Given passage:

A hyperaccumulator is a plant capable of growing in soil or water with very high concentrations of metals, absorbing these metals through their roots, and concentrating extremely high levels of metals in their tissues.  The metals are concentrated at levels that are toxic to closely related species not adapted to growing on the metalliferous soils. Compared to non-hyperaccumulating species, hyperaccumulator roots extract the metal from the soil at a higher rate, transfer it more quickly to their shoots, and store large amounts in leaves and roots.  The ability to hyperaccumulate toxic metals compared to related species has been shown to be due to differential gene expression and regulation of the same genes in both plants.

Hyperaccumulating plants are of  interest for their ability to extract metals from the soils of contaminated sites (phytoremediation) to return the ecosystem to a less toxic state. The plants also hold potential to be used to mine metals from soils with very high concentrations (phytomining) by growing the plants, then harvesting them for the metals in their tissues.

The genetic advantage of hyperaccumulation of metals may be that the toxic levels of heavy metals in leaves deter herbivores or increase the toxicity of other anti-herbivory metabolites.

Physiological basis
Metals are predominantly accumulated in the roots causing an unbalanced shoot to root ratio of metal concentrations in most plants. However, in hyperaccumulators, the shoot to root ratio of metal concentrations are abnormally higher in the leaves and much lower in the roots. As this process occurs, metals are efficiently shuttled from the root to the shoot as an enhanced ability in order to protect the roots from metal toxicity.

Delving into tolerance: Throughout the research of hyperaccumulation, there is a conundrum with tolerance. There are several different understandings of tolerance associated with accumulation; however, there are a few similarities. Evidence has conveyed that the traits of tolerance and accumulation are separate to each other and are moderated by genetic and physiological mechanisms. Moreover, the physiological mechanisms, in relation to tolerance, are classified as exclusion: when the movement of metals at the interfaces of soil/root or root/shoot are blocked, or accumulation: when the uptake of metals that have been rendered as non-toxic are allowed into the aerial plant parts.

Characteristics from certain physiological elements:

There are certain characteristics that are specific to certain species. For example, when presented with a low supply of zinc, Thlaspi caerulescens had higher zinc concentrations accumulated compared to other non-accumulator plant species. Further evidence indicated that when T. caerulescens were grown on soil with an adequate amount of contamination, the species accumulated an amount of zinc that was 24-60 times more than Raphanus sativus (radish) had accumulated. Additionally, the capacity to experimentally manipulate soil metal concentrations with soil amendments has allowed researchers to identify the maximum soil concentrations that hyperaccumulation species can tolerate and the minimum soil concentrations in order to reach hyperaccumulation. Furthermore, with these findings, two distinct categories of hyperaccumulation arose, active and passive hyperaccumulation. Active hyperaccumulation is attained by relatively low soil concentrations. Passive hyperaccumulation is induced by exceedingly high soil concentrations.

Data for review:

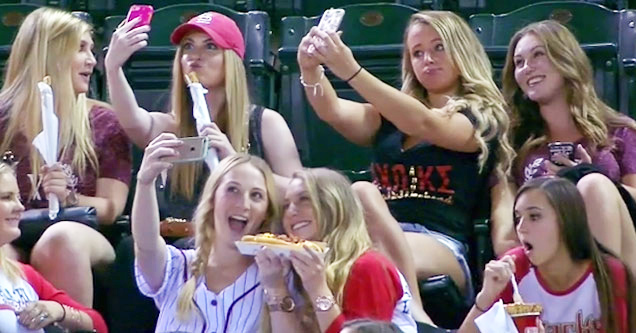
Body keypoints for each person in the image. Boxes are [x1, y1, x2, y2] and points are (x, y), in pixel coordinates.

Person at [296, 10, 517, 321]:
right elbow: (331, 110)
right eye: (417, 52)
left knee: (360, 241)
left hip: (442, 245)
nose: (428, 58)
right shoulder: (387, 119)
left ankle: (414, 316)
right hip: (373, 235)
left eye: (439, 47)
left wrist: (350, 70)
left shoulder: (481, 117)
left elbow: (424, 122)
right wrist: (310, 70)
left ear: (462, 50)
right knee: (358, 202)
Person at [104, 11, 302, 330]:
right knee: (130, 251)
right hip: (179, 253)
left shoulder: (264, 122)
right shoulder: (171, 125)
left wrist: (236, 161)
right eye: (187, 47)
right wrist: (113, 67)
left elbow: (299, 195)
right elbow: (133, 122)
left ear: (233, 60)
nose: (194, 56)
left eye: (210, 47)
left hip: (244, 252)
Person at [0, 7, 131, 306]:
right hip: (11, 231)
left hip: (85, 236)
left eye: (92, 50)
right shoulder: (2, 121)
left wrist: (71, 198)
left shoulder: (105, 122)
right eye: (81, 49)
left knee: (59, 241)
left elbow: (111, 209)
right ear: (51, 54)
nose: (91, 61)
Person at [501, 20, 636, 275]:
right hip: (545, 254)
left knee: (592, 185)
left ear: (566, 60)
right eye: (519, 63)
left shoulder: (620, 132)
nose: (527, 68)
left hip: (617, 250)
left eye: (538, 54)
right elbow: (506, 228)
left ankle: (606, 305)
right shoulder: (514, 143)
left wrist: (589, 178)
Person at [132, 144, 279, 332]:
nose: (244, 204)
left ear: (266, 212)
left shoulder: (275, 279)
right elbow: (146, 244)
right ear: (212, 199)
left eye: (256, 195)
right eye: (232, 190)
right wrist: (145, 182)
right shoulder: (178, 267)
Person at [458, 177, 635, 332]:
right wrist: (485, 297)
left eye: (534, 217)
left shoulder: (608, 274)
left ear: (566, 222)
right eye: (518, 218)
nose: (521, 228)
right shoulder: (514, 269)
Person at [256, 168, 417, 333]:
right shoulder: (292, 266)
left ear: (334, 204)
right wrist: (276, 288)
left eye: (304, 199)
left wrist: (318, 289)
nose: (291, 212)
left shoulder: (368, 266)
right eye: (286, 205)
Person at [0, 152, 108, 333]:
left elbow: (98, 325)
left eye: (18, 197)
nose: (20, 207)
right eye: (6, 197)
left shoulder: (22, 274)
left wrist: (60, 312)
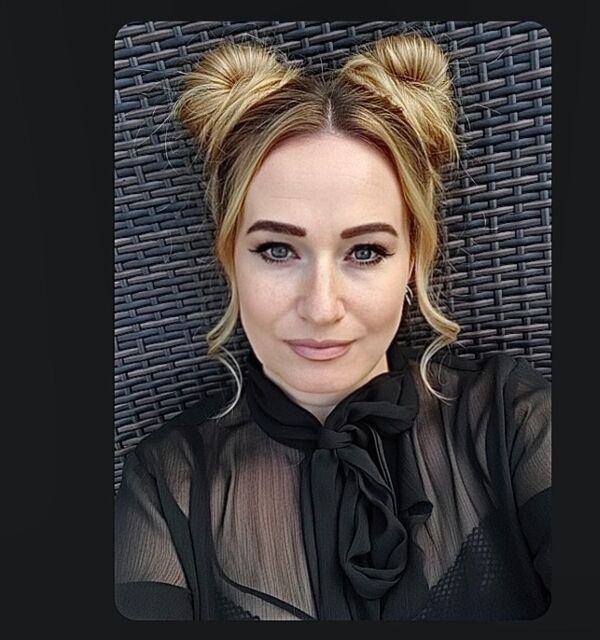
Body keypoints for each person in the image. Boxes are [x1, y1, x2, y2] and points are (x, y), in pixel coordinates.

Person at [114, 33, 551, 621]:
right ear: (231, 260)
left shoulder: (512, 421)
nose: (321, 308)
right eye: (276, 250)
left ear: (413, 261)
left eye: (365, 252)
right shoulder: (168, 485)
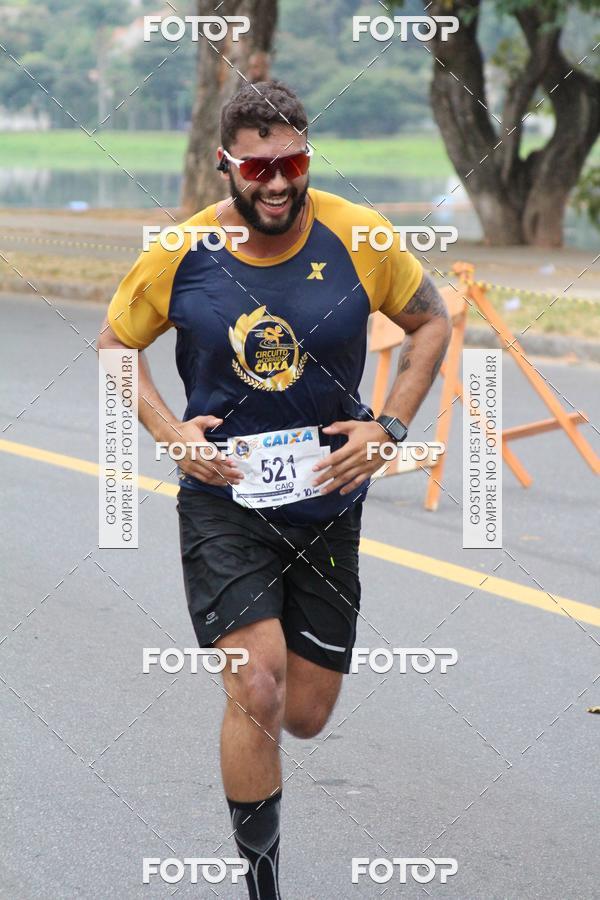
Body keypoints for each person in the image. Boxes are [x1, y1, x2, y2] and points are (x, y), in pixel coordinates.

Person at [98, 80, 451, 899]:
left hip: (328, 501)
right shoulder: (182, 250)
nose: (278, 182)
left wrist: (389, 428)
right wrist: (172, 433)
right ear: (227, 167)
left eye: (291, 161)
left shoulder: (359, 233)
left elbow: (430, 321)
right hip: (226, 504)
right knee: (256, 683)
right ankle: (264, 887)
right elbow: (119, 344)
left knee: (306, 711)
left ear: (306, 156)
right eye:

What to work on:
**A)** From the passage on hyperaccumulating plants, transcribe the text between "Hyperaccumulating plants are" and "the metals in their tissues.", inclusive.
**B)** According to the passage on hyperaccumulating plants, how much more zinc did T. caerulescens accumulate than Raphanus sativus (radish) when grown on soil with an adequate amount of contamination?
**C)** Resume the passage on hyperaccumulating plants after its last sentence and continue it.

Answers for the exercise:
**A)**
Hyperaccumulating plants are of  interest for their ability to extract metals from the soils of contaminated sites (phytoremediation) to return the ecosystem to a less toxic state. The plants also hold potential to be used to mine metals from soils with very high concentrations (phytomining) by growing the plants, then harvesting them for the metals in their tissues.

**B)** It accumulated 24-60 times more zinc than the radish.

**C)**
Genetic basis

Several gene families are involved in the processes of hyperaccumulation including upregulation of absorption and sequestration of heavy metal metals. These hyperaccumulation genes (HA genes) are found in over 450 plant species, including the model organisms Arabidopsis and Brassicaceae. The expression of such genes is used to determine whether a species is capable of hyperaccumulation.  Expression of HA genes provides the plant with capacity to uptake and sequester metals such as As, Co, Fe, Cu, Cd, Pb, Hg, Se, Mn, Zn, Mo and Ni in 100–1000x the concentration found in sister species or populations.

The ability to hyperaccumulate is determined by two major factors: environmental exposure and the expression of ZIP gene family.
Although experiments have shown that the hyperaccumulation is partially dependent on environmental exposure (i.e. only plants exposed to metal are observed with high concentrations of that metal), hyperaccumulation is ultimately dependent on the presence and upregulation of genes involved with that process. It has been shown that hyperaccumulation capacities can be inherited in Thlaspi caerulescens (Brassicaceae) and others. As there is a wide variety among hyperaccumulating species that span across different plant families, it is likely that HA genes were eco typically selected for. 
In most hyperaccumulating plants, the main mechanism for metal transport are the proteins coded by genes in the ZIP family, however other families such as the HMA, MATE, YSL and MTP families have also been observed to be involved. The ZIP gene family is a novel, plant-specific gene family that encodes Cd, Mn, Fe and Zn transporters. The ZIP family plays a role in supplying Zn to metalloproteins.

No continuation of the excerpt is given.